=== Input records ===
# # #
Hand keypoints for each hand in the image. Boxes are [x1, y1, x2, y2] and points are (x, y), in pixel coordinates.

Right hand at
# # #
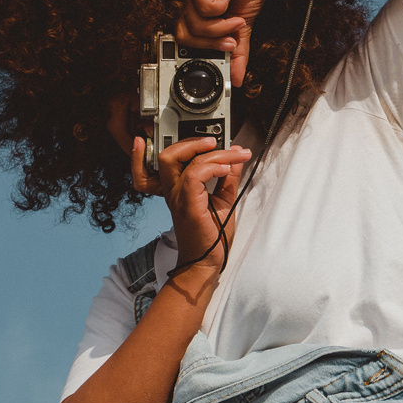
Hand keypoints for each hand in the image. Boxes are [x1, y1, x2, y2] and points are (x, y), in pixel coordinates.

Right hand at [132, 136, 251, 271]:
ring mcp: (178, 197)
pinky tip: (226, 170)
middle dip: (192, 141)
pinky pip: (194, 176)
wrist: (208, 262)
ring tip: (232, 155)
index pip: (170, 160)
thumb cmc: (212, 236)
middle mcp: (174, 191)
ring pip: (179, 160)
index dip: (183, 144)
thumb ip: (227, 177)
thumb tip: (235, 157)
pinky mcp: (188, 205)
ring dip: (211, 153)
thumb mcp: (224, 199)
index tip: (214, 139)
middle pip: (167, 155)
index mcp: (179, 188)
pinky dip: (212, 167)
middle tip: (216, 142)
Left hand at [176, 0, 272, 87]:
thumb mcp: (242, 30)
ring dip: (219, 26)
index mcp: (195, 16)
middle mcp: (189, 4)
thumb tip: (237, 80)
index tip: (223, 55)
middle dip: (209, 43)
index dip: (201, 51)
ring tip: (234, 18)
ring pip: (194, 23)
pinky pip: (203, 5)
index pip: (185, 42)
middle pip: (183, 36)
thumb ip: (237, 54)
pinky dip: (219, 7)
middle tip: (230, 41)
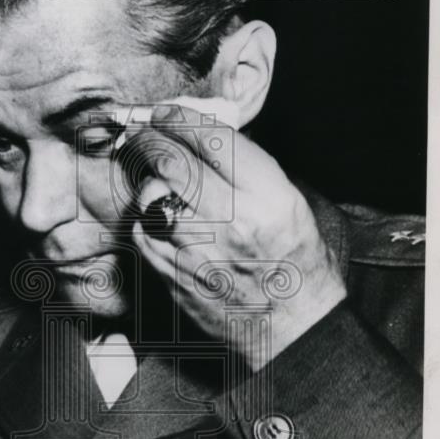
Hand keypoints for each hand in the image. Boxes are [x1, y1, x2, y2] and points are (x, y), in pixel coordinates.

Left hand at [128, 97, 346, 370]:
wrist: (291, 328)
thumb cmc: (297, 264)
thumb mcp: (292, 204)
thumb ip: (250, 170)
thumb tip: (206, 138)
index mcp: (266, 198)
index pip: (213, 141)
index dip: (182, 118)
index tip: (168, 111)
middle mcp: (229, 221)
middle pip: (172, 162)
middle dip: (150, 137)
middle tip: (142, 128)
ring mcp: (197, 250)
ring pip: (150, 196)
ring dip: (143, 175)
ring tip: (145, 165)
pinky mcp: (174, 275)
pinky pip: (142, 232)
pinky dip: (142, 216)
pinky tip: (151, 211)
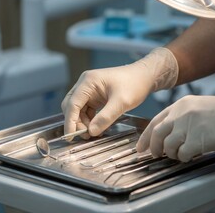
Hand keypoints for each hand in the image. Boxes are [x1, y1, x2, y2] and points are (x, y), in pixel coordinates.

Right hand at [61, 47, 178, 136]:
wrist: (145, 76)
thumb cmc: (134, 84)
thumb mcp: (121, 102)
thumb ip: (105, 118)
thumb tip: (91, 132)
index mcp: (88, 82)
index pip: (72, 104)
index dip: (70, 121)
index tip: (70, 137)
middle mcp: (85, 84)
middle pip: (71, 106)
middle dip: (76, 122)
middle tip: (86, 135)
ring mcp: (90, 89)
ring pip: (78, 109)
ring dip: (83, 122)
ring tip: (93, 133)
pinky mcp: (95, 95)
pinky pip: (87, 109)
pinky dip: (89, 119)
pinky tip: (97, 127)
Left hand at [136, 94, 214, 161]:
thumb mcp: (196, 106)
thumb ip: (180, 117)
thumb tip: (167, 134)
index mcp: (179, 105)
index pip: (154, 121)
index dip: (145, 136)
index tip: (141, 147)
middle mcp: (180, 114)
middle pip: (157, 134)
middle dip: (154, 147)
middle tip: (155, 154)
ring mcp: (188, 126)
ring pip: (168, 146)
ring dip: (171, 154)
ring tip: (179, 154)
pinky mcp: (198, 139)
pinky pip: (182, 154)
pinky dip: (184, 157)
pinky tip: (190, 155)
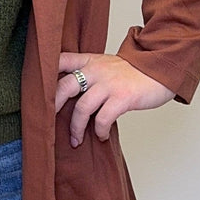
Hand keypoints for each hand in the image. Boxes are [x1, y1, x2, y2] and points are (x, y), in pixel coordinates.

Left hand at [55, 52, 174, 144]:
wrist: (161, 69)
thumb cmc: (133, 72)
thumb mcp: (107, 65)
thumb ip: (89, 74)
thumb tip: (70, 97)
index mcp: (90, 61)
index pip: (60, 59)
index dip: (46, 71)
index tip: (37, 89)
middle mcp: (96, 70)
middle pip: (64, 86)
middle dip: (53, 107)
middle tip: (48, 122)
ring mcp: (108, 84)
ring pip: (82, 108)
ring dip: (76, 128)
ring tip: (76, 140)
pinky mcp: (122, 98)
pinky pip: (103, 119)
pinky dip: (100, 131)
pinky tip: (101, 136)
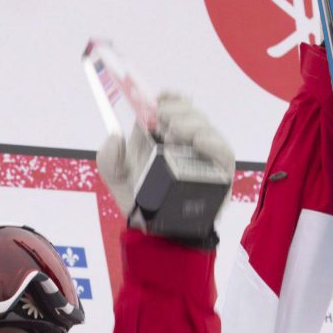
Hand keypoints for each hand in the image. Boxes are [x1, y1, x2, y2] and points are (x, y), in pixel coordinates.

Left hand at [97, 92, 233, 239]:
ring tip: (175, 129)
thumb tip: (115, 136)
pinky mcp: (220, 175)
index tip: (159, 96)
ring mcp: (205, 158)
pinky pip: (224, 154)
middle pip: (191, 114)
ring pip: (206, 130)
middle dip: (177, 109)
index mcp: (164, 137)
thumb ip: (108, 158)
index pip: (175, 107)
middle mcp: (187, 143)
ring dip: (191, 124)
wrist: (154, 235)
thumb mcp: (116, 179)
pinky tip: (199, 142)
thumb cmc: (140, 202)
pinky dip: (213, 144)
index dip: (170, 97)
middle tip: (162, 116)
# # #
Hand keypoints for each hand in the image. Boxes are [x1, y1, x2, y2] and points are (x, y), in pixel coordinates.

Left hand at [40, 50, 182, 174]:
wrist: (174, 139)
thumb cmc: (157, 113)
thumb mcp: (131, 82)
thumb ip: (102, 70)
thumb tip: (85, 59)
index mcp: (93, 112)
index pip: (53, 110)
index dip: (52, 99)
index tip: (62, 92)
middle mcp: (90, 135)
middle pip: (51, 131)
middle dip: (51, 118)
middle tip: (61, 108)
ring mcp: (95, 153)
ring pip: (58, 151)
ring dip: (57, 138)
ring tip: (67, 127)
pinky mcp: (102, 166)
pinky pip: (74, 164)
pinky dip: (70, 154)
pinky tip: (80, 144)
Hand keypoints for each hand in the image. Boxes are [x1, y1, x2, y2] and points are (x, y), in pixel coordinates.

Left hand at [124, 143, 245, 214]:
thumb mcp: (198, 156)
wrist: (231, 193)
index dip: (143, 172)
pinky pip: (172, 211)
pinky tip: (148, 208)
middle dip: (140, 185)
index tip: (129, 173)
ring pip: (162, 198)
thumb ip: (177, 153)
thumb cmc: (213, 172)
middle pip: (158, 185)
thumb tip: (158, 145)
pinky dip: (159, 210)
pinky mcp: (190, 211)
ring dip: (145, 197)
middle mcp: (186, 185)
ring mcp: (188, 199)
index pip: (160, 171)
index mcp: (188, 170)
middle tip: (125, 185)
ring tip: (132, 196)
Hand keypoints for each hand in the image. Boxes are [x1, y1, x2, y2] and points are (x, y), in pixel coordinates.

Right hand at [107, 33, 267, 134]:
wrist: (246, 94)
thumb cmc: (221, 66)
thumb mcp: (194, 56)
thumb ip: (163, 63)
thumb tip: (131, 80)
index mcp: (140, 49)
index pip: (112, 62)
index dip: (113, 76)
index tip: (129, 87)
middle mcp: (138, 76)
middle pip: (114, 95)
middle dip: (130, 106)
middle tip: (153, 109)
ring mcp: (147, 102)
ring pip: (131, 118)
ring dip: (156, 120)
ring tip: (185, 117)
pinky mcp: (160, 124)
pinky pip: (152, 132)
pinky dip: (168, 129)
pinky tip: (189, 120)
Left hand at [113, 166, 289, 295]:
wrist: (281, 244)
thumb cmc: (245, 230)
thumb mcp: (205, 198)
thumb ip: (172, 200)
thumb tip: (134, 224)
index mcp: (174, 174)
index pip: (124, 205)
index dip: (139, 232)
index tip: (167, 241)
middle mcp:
# # #
=== Problem to solve ===
The copy should hold exactly the lines above from the one with "pinky dip: (100, 131)" through the one with "middle tip: (162, 116)", both ends counted, and no pictures at all.

=== Output ===
pinky dip: (100, 131)
pinky tip: (101, 136)
Hand keypoints for each hand in the image. Boxes are [x1, y1, x2, y2] and points are (x, y), in pixel coordinates.

Left hand at [97, 92, 233, 239]:
ring tip: (175, 129)
thumb tip: (115, 136)
pinky mcp: (220, 175)
index tip: (159, 96)
ring mcp: (205, 158)
pinky pip: (224, 154)
middle pip: (191, 114)
ring pip: (206, 130)
middle dip: (177, 109)
index mcp: (164, 137)
thumb ip: (108, 158)
index pip: (175, 107)
middle mcp: (187, 143)
ring dip: (191, 124)
wrist: (154, 235)
thumb mcp: (116, 179)
pinky tip: (199, 142)
thumb cmc: (140, 202)
pinky dip: (213, 144)
index dip: (170, 97)
middle tip: (162, 116)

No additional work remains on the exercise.